There's a certain comfort in formula sometimes, like when one starts getting annoyed during a movie where more people walk into the woods than are likely to walk out and you can take some assurance that at least one of the characters you dislike needs to be an early casualty to create a challenge for the others. It's harsh, sure, but they're not real people and there's a lot of movie to go.

Joy (Hannah Emily Anderson) just got out of an abusive relationship, but is still having flashbacks six months later, and her friend Carmen (Madison Walsh) suggests something that has helped her - a hiking expedition organized by Dr. Dunnley (Kyra Harper), sort of group therapy on the hoof. Carmen has already picked up Tara (Helen Belay), while Shaina (Rosanne Supernault) is already there - the army veteran has been working with the doctor the longest and handles most of the logistics. It's maybe not exactly Joy's thing, and that's before her flashbacks start taking on darker aspects the further they go deeper into the forest, as if enhanced by something they can't see.

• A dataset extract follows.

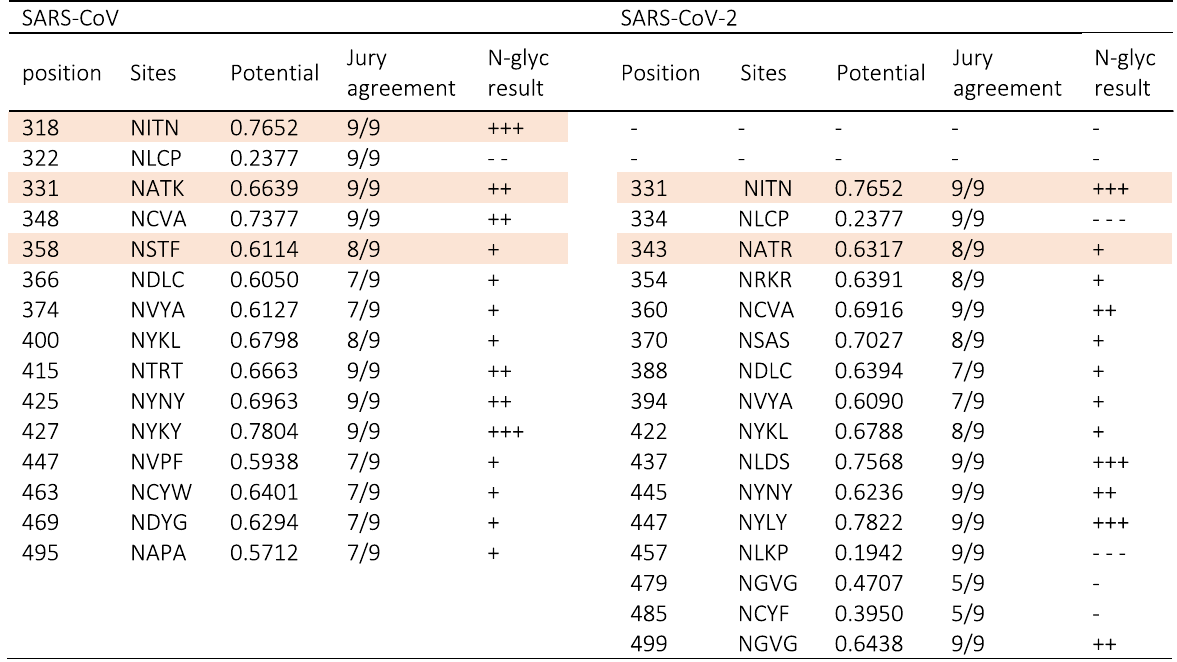
Table 2 List of the predicted glycosylation sequences and the potential N-glycosylated sites in vivo were colored purple.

Not all kinds of therapy are for everyone, but this seems really ill-conceived even before you see the knocked-over signs saying that a trail is closed: Sure, maybe Joy's a more experienced hiker than we're led to believe, but there certainly seems to be a major safety issue in terms of taking novices out on a trail you don't know well and giving the only map to a martinet who is part of the group because she has her own issues. That's before getting into how Dunnley's skills as a therapist often seem to be asserted rather than shown. This maybe doesn't quite seem like an obvious horror-movie situation even before the supernatural starts to rear its head, but a lot of the plans sure seem ill-conceived.

And, sure, you don't necessarily get a thriller without some elements that are ready to cause problems, but it doesn't build into great suspense here. The characters are individually well-enough acted but there's not any sort of palpable tension between them or much of an indication that Carmen and Joy have a deeper friendship than any of the others. The monster is kind of generic, though not unmemorable; there's a bit of an imbalance between the way it can apparently affect minds from a distance and how threatening it is in person. Gorehounds may be disappointed at how much happens off-screen, and the film ends on a rather awkward beat, not the culmination of facing and either defeating or being overwhelmed by trauma that it could be.

It's put together well enough; the crew found locations that are frequently beautiful with a hint of danger, which shifts to danger with a horrifying beauty when need be. The cast are pros and sell their characters for the most part, though there are moments that could probably be better if a little more intense. There's genuine tension in the opening segment and the bits around cages are creepy enough to make the audience want more. A lot of the film is like that - so generally capable that one wonders how good it could have been if some things were just a bit better.